Témoignages de jeunes israéliens qui ont rompu avec l’ultra-orthodoxie

    Le film de la plasticienne et romancière est empreint de sérénité : le calme qui succède aux cris, aux larmes et aux disputes, la tranquillité des choix enfin assumés. Tous ceux qui témoignent face à sa caméra –dix jeunes gens de Tel-Aviv (Israël)– s’expriment posément. Pas d’excès, guère de débordements d’émotion, juste un voile de tristesse dans le regard. Le prix à payer : la rupture totale avec la famille et le bannissement de la communauté pour avoir renoncé aux pratiques religieuses de leur milieu ultra-orthodoxe, délaissé leur costume noir et coupé leurs papillotes. Ils voulaient faire du patin à roulettes, lire des magazines, regarder la télévision, fumer ou simplement ne pas subir un mariage arrangé à 16 ans.
    Un jeune homme, aujourd’hui cuisinier a quitté le foyer familial à 14 ans et demi, le jour où ses parents n’ont pas accepté qu’il abandonne ses études talmudiques à la yeshiva pour un enseignement général dans un établissement scolaire. Ses deux sœurs cadettes ont trouvé refuge chez lui pour avoir refusé le fiancé qui leur était proposé. Tous ont été traités d’apostats (« dos »). Certains ont été raillés par leurs camarades du service militaire. Quitter un monde pour un autre, celui des laïques, a suscité chez chacun des interrogations d’étranger. « Faisait-on l’amour dans ce monde-là comme chez les religieux ? » s’est même demandé l’un deux. Comment se déprendre de la notion de péché lorsqu’on conduit sa voiture le jour du shabbat ou lorsqu’on fait un tour de manège ?

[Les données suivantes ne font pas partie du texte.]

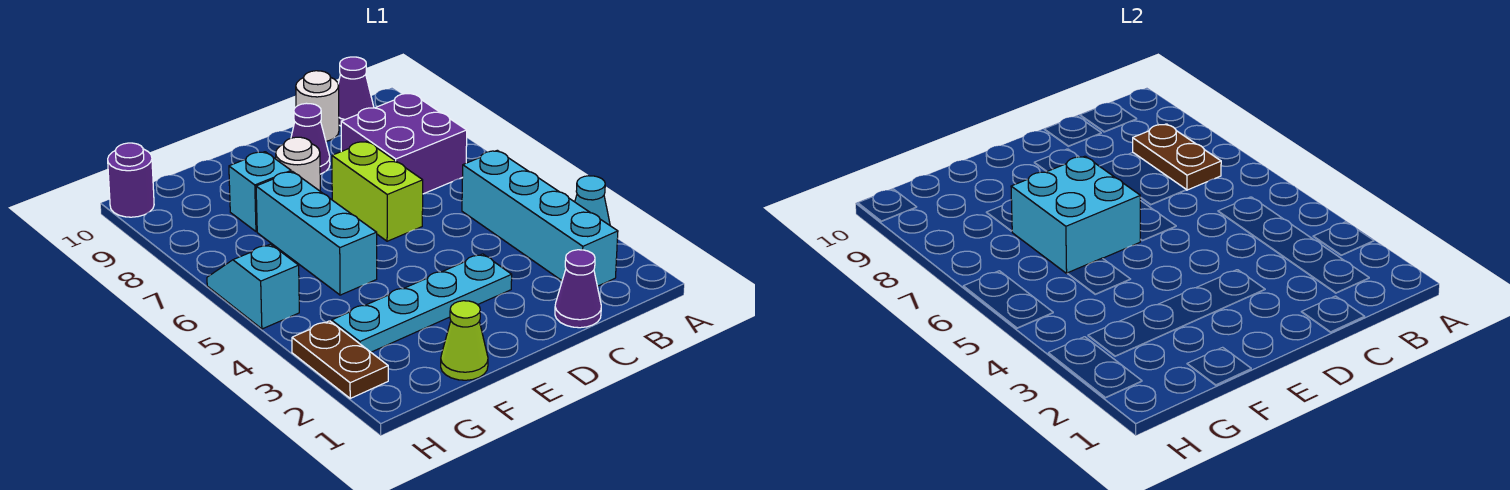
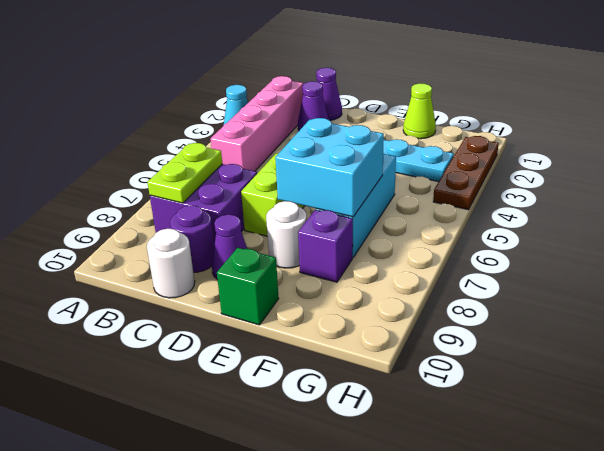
cyan 1x4 brick [462,150,618,286] -> pink 1x4 brick [210,76,303,171]
brown 1x2 plate [1133,124,1221,190] -> lime 1x2 plate [148,143,222,203]
purple 1x1 cone [338,57,374,126] -> purple 1x1 cone moved to [298,81,329,131]
none -> green 1x1 brick [217,248,279,325]
cyan 1x1 brick [229,152,291,232] -> purple 1x1 brick [298,210,353,282]
brown 1x2 plate [292,321,388,398] -> brown 1x3 plate [433,136,499,210]
cyan 1x2 slope [207,244,299,329] -> none
purple 1x1 round brick [108,143,154,217] -> purple 1x1 round brick moved to [170,205,214,272]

    En contrepoint de ces récits de jeunes gens, Noam, 43 ans, raconte son histoire. Son chemin vers le doute l’a conduit à perdre tout contact avec quatre de ses six enfants. A l’âge de 20 ans, à New York, Noam s’est mis à respecter les préceptes de vie et la philosophie spirituelle des Loubavitchs. Il s’en est écarté lorsque son fils aîné, âgé de 12 ans, lui a dit qu’il était interdit de regarder un arc-en-ciel. En hébreu, « quitter la religion » se dit littéralement « aller vers la réponse », rappelle en préambule Valérie Mréjen, qui signe avec Pork and Milk un documentaire d’une belle sobriété.